Ma a Repubblica è mai importato qualcosa della realtà dei fatti? Diciamocelo: il vero partito-azienda sono loro. Assai più partito che azienda, per la verità. E pensano che tutto il mondo debba comportarsi come fanno nel Politburo di De Benedetti, ragionando per comitati politici e purghe verso i gulag scalfariani. Così non ce la fanno a capire che possa esistere un’impresa che pensa a fare l’impresa, che guarda con rispetto ai suoi telespettatori (tutti: di destra e di sinistra) e ai suoi azionisti (tutti: di destra e di sinistra), che produce e dà lavoro a 5mila persone, che investe e cresce sui mercati internazionali (Spagna), e che anziché perdersi dentro logiche di palazzo sfida la rivoluzione tecnologica investendo sul digitale, sulla Net Tv e sui new media, portando avanti progetti coraggiosi e rischiando sempre in proprio. Non ce la fanno, non è mica colpa loro: dev’essere un difetto di fabbrica. Appena fiutano Berlusconi, impazziscono. E colpiscono a morte tutto ciò che lo riguarda. Curzio Maltese, per dire, col prossimo articolo potrebbe chiedere che, in seguito all'eventuale caduta del Cavaliere, Palazzo Grazioli venga raso al suolo e i colori rossoneri vietati negli stadi italiani.
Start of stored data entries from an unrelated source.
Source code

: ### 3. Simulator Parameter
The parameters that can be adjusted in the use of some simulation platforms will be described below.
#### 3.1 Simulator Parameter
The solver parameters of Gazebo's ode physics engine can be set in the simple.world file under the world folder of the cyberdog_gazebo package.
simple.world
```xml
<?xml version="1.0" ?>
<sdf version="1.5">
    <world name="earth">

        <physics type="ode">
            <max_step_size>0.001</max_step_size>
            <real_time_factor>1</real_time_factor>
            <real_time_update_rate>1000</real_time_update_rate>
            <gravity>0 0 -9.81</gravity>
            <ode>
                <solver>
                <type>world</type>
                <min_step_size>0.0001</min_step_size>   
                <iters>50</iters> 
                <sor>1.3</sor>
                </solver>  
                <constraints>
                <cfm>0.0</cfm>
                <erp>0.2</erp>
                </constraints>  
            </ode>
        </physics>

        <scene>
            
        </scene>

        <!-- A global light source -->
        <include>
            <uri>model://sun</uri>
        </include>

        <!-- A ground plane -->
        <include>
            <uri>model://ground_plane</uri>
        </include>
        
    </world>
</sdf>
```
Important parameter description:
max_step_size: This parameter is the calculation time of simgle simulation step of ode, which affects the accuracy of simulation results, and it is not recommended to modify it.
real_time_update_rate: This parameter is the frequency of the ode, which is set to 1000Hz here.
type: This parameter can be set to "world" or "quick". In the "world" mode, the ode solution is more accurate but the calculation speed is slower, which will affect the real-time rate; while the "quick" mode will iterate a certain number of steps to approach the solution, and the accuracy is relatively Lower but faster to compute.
Con la stessa leggerezza l'editorialista di Repubblica liquida in blocco tutti i conduttori di Mediaset come «vecchie glorie o risaputi lacchè», definisce Striscia come «finta satira» e paragona i tg a «quelli democristiani d'antan» (ma come? Fino a ieri non li criticavano per essere troppo leggeri? Per dedicare spazio all’orsetto lavatore e alla fiera della calza a rete? E nei tg democristiani c’erano orsetti e calze a rete?).
La critica acuta e puntuale si conclude con una sentenza irrorata di malcelata speranza: «Basta passare qualche ora sulle reti Mediaset per guardare in faccia la fine del berlusconismo ». Per l'amor del cielo, ognuno nel piccolo schermo può vedere cosa vuole. Ma è sicuro Maltese, peperonata a parte, di non aver sbagliato canale? Non è, per caso, che pensava di guardare Retequattro e invece era sul Tg3?
Vedi, caro direttore, sono undici anni che lavoro qui. E ti posso garantire che non ho mai visto venire meno l'attenzione al nuovo, agli investimenti, alle energie dedicate a cercare di capire come cambia il mondo. Le difficoltà sono tante, gli ostacoli pure, persino gli errori. Ma se Curzio Maltese si togliesse i paraocchi e venisse qui, nella mia stanza a Milano 2, in questo momento, vedrebbe un gruppo di ragazzi impegnati a coniugare Internet e Tv, giovani tecnici che cercano soluzioni nuove per l'informazione tradizionale e quella sul web. E lo stesso troverebbe a Cologno, al centro Palatino di Roma, nelle sedi sparse per l'Italia, da Torino a Palermo, dove ogni giorno siamo abituati a misurarci, a discutere, magari a litigare, ma sempre a giudicare gli uomini per quello che fanno e che valgono, non per il Dna, per l'origine genetica o per le convinzioni politiche.
E allora ti posso confidare una cosa? Dopo aver letto Repubblica , sono ancora più orgoglioso dell’azienda in cui lavoro. E sono convinto che quella Modernità e Libertà di cui parla Maltese facciano talmente parte del nostro modo di essere che sapremo interpretarli sempre, prima e dopo Internet, con o senza Berlusconi al governo.

Chissà se questo sarà vero anche per chi ha costruito il vecchio e polveroso partito-azienda dell' odio. O chissà, invece, se la rivoluzione dei media e della politica non finirà per segnare il «The End» proprio per loro.